Rejection Mind Shift – Changing Perceptions of the Dreaded “No”

Before my self-pubbed readers click away, thinking that this post couldn’t possibly have any relevance to them, let me say this: if your sales are dismal or you’ve gotten a lot of one-star reviews, you’re getting rejections. Only they’re from readers, not editors. I hope you’ll read on…

So I got a rejection yesterday. It wasn’t a particularly bad rejection. One of those that’s best described as a not-for-me-gram. Except–dang-it-all–it was another rejection.

Now, by no means am I defeated. This is only my second (or third?) pass on a project that’s been on sub (via my agent) for a mere a two months. It’s still waaaay too early in the game to think my battleship’s been sunk.

But here’s the interesting thing: When I got the rejection, I didn’t flinch because I knew, deep down, that there was nothing essentially “wrong” with my prose or story mechanics. I assumed that the pass was, in all likelihood, a matter of reader preference. This is quite a shift from the writer I used to be, but a completely natural progression that I suspect many experience during the six to seven year “apprenticeship” that all scribes go through (whether they know it or not):

The First Year of Rejection (The Honeymoon Year): Those idiots in New York (or millions of Kindle owners) have no idea what they’re doing. I’m brilliant.

The Early Years of Rejection (The Spanish Inquisition Years): Oh, God, it’s true. I suck! I’m a hack! Why did I ever think I could do this?!?!?

The Middle Years of Rejection (The Lightbulb Years): Ohhhhhh. Crap. How could I have not seen this (stilted voice, snarled plot, lousy opening) before? Jeez, and I submitted (self-published) this to how many people?

The Late Years of Rejection (The Zen Years): My writing is solid. I just haven’t connected with the right editor (group of readers). After all, a flower needs but a single bee to flourish.

Okay, that last part got a bit too Obi Wan Kenobi, even for me. But you get the idea.
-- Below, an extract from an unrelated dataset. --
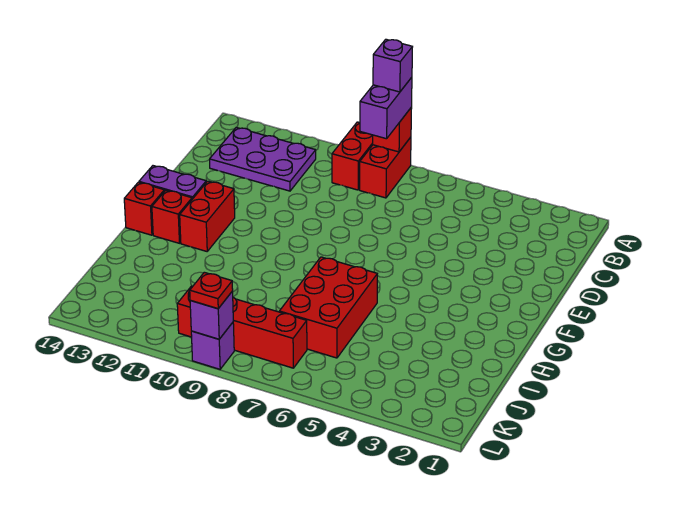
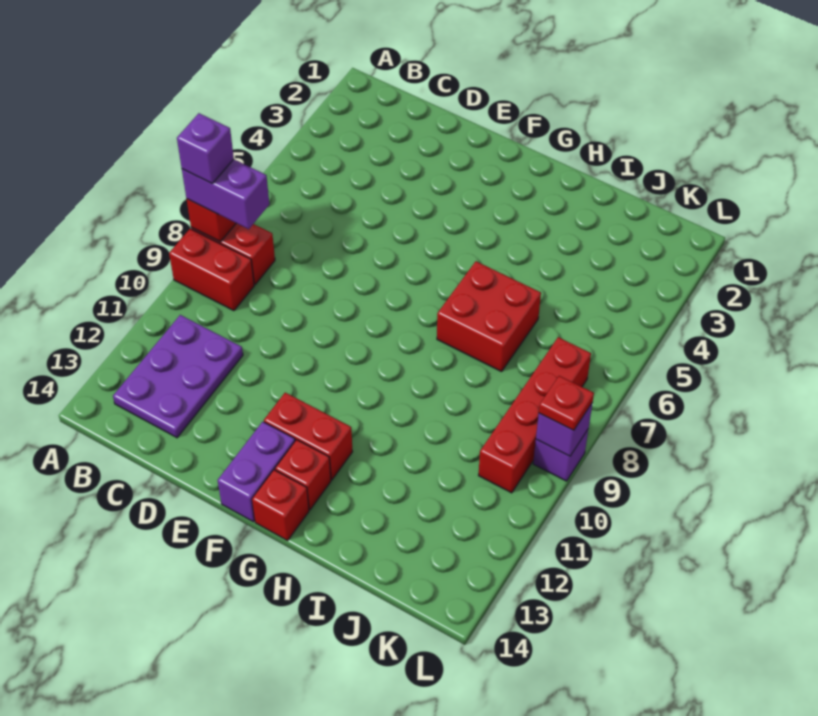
red brick H6:J7 level 1 -> red brick H6:I7 level 1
I’m guessing many of you identify with one of these stages. For those in the early years: it is going to get better, Sunshine, as long as you don’t quit. For those in the middle years: learn, but don’t over learn from your mistakes. Okay? For those who made it to the late years: congratulations. But we’re only at the threshold of our careers. Don’t let up. Ever.

There will always be those super human outliers who skip to the head of the line, bypassing much of this angst by magically scoring a book deal or a million downloads seemingly overnight with a dewey-green manuscript (or blog or Twitter feed or manifesto inked on toilet paper). This may, however, be more indicative of their ability to resonate with the right people at the right time than their ability to write. For the rest of us mere mortals still chasing that lightening strike–our golf clubs held aloft to the storm clouds–it’s going to take time. And rejections.

Do I ever have moments of doubt or days when I get crabby and impatient? Yeah, I’m human. But I’ve built up enough confidence, learned enough of my craft, and gained enough perspective to know when I’ve written a good book. And I’ve written a good book. Several, in fact. Soon, someone is going to believe in one of them as much as I do.


Where are YOU in the apprenticeship? Do you take rejections personally? Do you let them slide? Do you incorporate suggestions into your writing? For the self-published among you, have you ever re-written a book (or tinkered with a cover, etc.) because of low sales or wonky reviews? I’d love to hear from you!


3 thoughts on “Rejection Mind Shift – Changing Perceptions of the Dreaded “No”

  1. Hi Monica. Thanks for this post! I’m a recently self-pubbed author with 14 years experience in this crazy-making industry. I’d say my level of apprenticeship seems to change with the tides, but mostly I’m in the late stages. I’ve studied, been critiqued and edited, attended conferences, studied, wrote, wrote, and wrote some more. I have a good solid story out there, but I haven’t figured out how to connect with my audience (Christian romantic women’s fiction). I went the self-pub route because I figured I can make a living at it as much as I can with a traditional house, with the same amount of work… I might have been slightly wrong. Lol. But it’s an adventure that’s teaching me with every step! Thanks again for the post. I look forward to reading more!

    • Shelley:
      This industry really is crazy-making, especially for those of us who’ve been at it awhile. We’ve seen self-pubbing go from laughable to viable within just a few years, and editors take on less and less from debut authors. Odds might just be in your favor for the self-publishing route (still doesn’t mean it’s going to be easy, does it?). As for reaching your audience, ever thought about starting a grass-roots campaign in the churches around your town? I know many have book clubs. You could give them a few free copies of your book and offer to speak. Of course you’d have to go POD. Or perhaps you could get reviewed by Christian Review of Books or other such websites. It would be a small start, but word of mouth marketing is the MOST powerful marketing under the sun. Good luck!

  2. Gasp! Thank you for these tips! I like the small start because I think I can handle it. Lol. Better to start small and work up to the big markets, I think, than to bite off more than I can chew and make a giant mess of things. 😉 I’m going to check out these avenues for promotion and let you know how it goes!